Chavez Properties purchased the property at 398 E. Galbraith Road well before the city’s ordinance was passed in September. Hamilton County records show that the group bought the parcel in October of 2021. A representative from Chavez Properties tells CityBeat that his purchase was a sale-leaseback to Greyhound in “a lease that both committed the property to Greyhound for years while allowing them the flexibility to change course and leave.”
“This nearly two-and-a-half-acre parcel is located in a highly desirable, visible and high-traffic area, and Chavez Properties is excited to help play a role in transforming the property and enabling it to reach its best-use potential,” Martin Chavez, managing partner at the firm, tells CityBeat.

Chavez Properties’ urban parking company Park Place Parking will manage the surface parking lot while the site is marketed for a long-term use, such as for a hotel, retail or housing development.

Jeffreys notes that anyone can build a surface parking lot Downtown even after a ban is passed; the permit holder would just have to build something else on the lot after two years.

“There are times when a building collapses or something happens where you need to find someone to come in and buy it and develop it, and that might not happen overnight,” Jeffreys says.


Another surface parking lot that has the potential to pop up would sit where the Davis Furniture building stood; it was demolished after the roof collapsed this summer.

Jeffreys says the Stough Group, which owns the former Davis Furniture lot at 1119 Main St., filed a permit application for a surface parking lot the day before the council unanimously approved the ordinance on Sept. 21.

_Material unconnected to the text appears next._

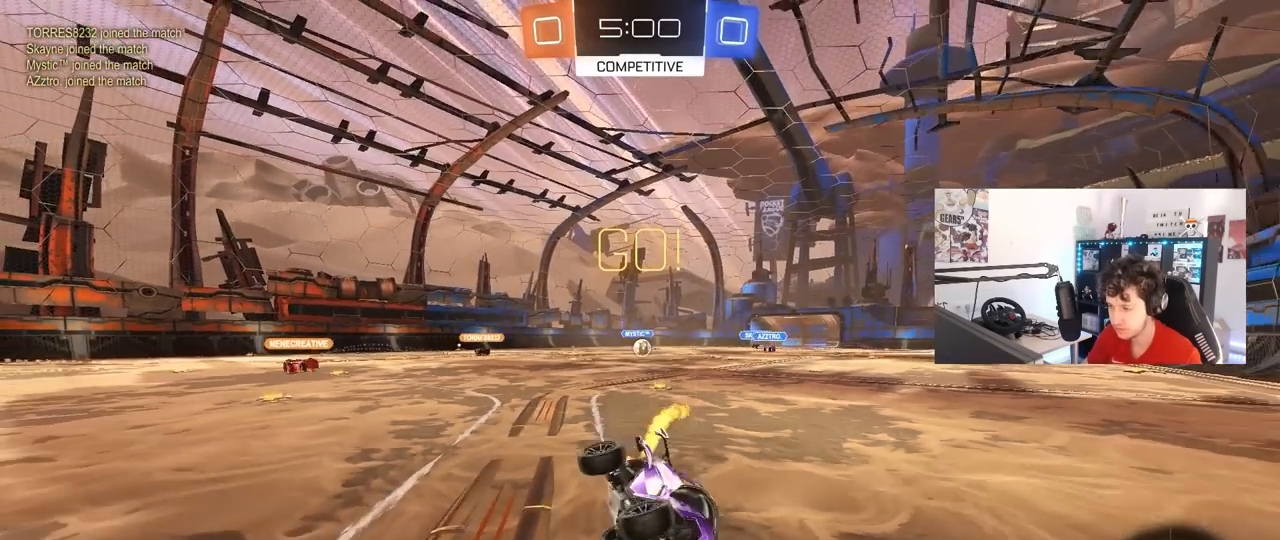
{"keys": ["a", "w"], "mouse": [], "mouse_move": "still", "events": [[50, "shift", "up"], [133, "d", "up"], [233, "a", "down"], [233, "mouse_left", "up"]]}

"We introduced this on a Friday, and then we voted on it on a Monday, and then council approved it on Wednesday and he filed literally the day before,"  Jeffreys says. “I just think it’s disrespectful to the public. They have a legal right because they came in under the deadline, but that doesn’t make it right.”

As of press time, the Stough Group has not responded to CityBeat’s requests for comment about the permit application.

Jeffreys says that, despite submitting an application before the deadline, the Stough Group isn't guaranteed an approval from the city's Department of Building and Inspections and the Department of Transportation.

“The permit owner needs to show a plan for, you know, how are they going to have access points,” Jeffreys says. “If you think about the geography of the place, it sits in front of the streetcar platform, so there’s really not a direct access from the street. So the owner would need to figure out a way to get access in there.”

Jeffreys says another developer slipped a surface lot permit application to the city hours before the deadline, this one at 112 W. Court Street between Elm and Race. He says there’s a reason people have rushed to obtain approval to build a surface lot.

“They’re very profitable. Because, think about it – you don’t have to build anything. All you have to do is put a person in there – or not even that, a machine – and then you’re getting however many dollars per day where your costs are minuscule," Jeffreys says. "It’s not like you have to build anything. You just put a bunch of asphalt over a piece of land and stripe it with paint."